Friday, November 20, 2015

A Brief Response To Antonio Piñero's Interview With Kike R. Tremiño

TWH: We posted Antonio's interview with Kike R. Tremiño here on Across the Atlantic over the past week or so. The first question dealt with Antonio's thesis in his book Cristianismos derrotados (Defeated Christianities). In fact the whole interview sort of hinges on the thesis of this book. Who is Jesus? If you ask me, that is the single most important question anyone in this world can answer. His identity is of paramount importance. According to what Antonio has written, Jesus is "a pious Jew, a Pharisee and rabbi or charismatic teacher of law, different than the others before him, from Galilee, who came opposing the rabbis of Jerusalem, who were much more obedient and connected to the temple." From here, the interview moves to a discussion of how we go from a very Jewish movement to one of unlimited reach, thanks by and large–if not entirely–to the apostle Paul. Be sure you check out Antonio's interview to see his perspective on Jesus, Paul, and his belief that this movement morphed from something intended to be very local to one with a very global focus. Let me just offer a few very brief comments.

1. The Gospels are not inconsistent in their presentation of who Jesus is. For example, one cannot say that one Gospel presents Jesus as an angry man and another presents Jesus as a gentle soul. The Gospels are accurate presentations of Jesus. They present him as approachable and gentle, yet frustrated and angered in different situations, especially as a result of interactions with the religious elite of his day. Supposed contradictions in Jesus' character and identity are in fact reconcilable.

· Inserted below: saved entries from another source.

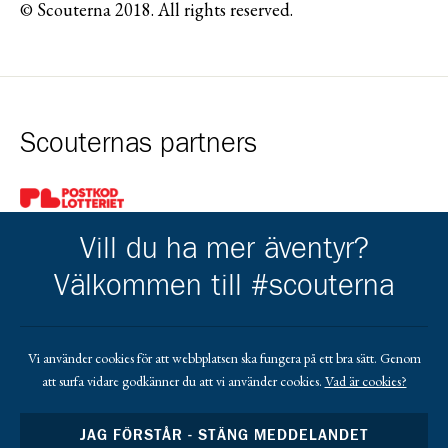
© Scouterna 2018. All rights reserved.
Scouternas partners
Gå till pl_50
Vill du ha mer äventyr?
Välkommen till #scouterna
Kårens partners
Vi använder cookies för att webbplatsen ska fungera på ett bra sätt. Genom
att surfa vidare godkänner du att vi använder cookies.
Vad är cookies?
Gå till https://www.facebook.com/profile.php?id=1000634040
Gå till https://lindgrenisandby.com/
Gå till https://www.sodrasandbytradgardstjanst.
Gå till https://sparbankenskane.se/
JAG FÖRSTÅR - STÄNG MEDDELANDET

2. Jesus did intend to build a community of believers. And, yes, he also believed that the end was imminent and his kingdom was sure and coming at that time. He called people to repentance, telling them the kingdom was at hand. The same Jesus told his disciples in Matthew 16 that he (emphasis on he) would build his (emphasis on his) community of followers united under his banner. Sure, one could argue that this is all the result of the author's influence on the text at a later date, once that end and kingdom never came. Or, there's another option, specifically that Jesus did actually say what he said, that he said it at that specific point in his ministry, and that he meant what he said. Remember, Jesus did not even know when the end would come (Mark 13:32): "But of that day or hour no one knows, not even the angels in heaven, nor the Son, but the Father alone." This goes for the Great Commission as well in Matt. 28:19-20 (and other passages); Jesus intended at all times for the gospel to go forth to all the nations, not just the nation of Israel, which leads to my next point.

3. The idea that Paul reinterpreted Jesus and, in doing so, created a Hellenized or Gentile-compatible Jesus/gospel is not appealing to me at all. Jesus' teaching needs no reinterpretation in order to extend to the ends of the earth. The gospel is global in focus because God's redemptive plan has always been global in focus (e.g., Gen. 3:15; 12:3).

4. The idea that Peter, James, and Paul were in a race to promulgate their own brand of Christianity is also not convincing to me. It is clear that these men have differences. There are differences, but the differences that we encounter in the New Testament are hardly unexpected. The disciples have difficulty grasping all that Jesus taught even before his crucifixion, resurrection, and ascension. His disciples cannot fathom the parable of the tares in Matthew 13 (another indication that Jesus viewed the end as coming, but knew that there would be some sort of in-between time). The disciples of the man who had heard the Father's declaration about Jesus' identity, had seen the Spirit descend upon him like a dove, and had declared him the "Lamb of God" are sent to Jesus at John's request to ask the question, "Are you really the one we've been waiting for?" Despite all that Jesus did and said, reconciling the Suffering Servant with the Conquering King was a difficult task for the Jewish mind. The period of time that immediately followed Jesus' ascension to the Father was not much different than that period of time the disciples followed their master throughout Galilee and the rest of Israel. It is for this reason that Jesus gave to his community of followers a group of individuals (apostles, prophets, evangelists, and teaching pastors) tasked with instruction for this new-found group and the proclamation of the gospel to everyone near and far. Jesus was as patient with his immediate followers after his ascension as he was prior to it. And molding and shaping their worldview was not accomplished by waving a magic wand. He led them and shaped them in life. The disciples were not promoting their own brands. No, they were pursuing the same Jesus and the same Jesus was leading and shaping their theology. What we find in the letters of the New Testament are not conflicting theologies. In fact, they are saying the same thing, even Paul and James.

5. I would agree that there were other gospels being promoted in various places throughout the known world during the first centuries. In fact, there still are today. But, like Paul said in Galatians 1, these gospels are not even gospels. They were bankrupt. Basically these false gospels, perverted forms of Christianity, and pseudo-apostolic teachings can be summed up best as works-based religions sprinkled with a little bit of Jesus. But I would not tag any of the teachings of the apostles with such groups.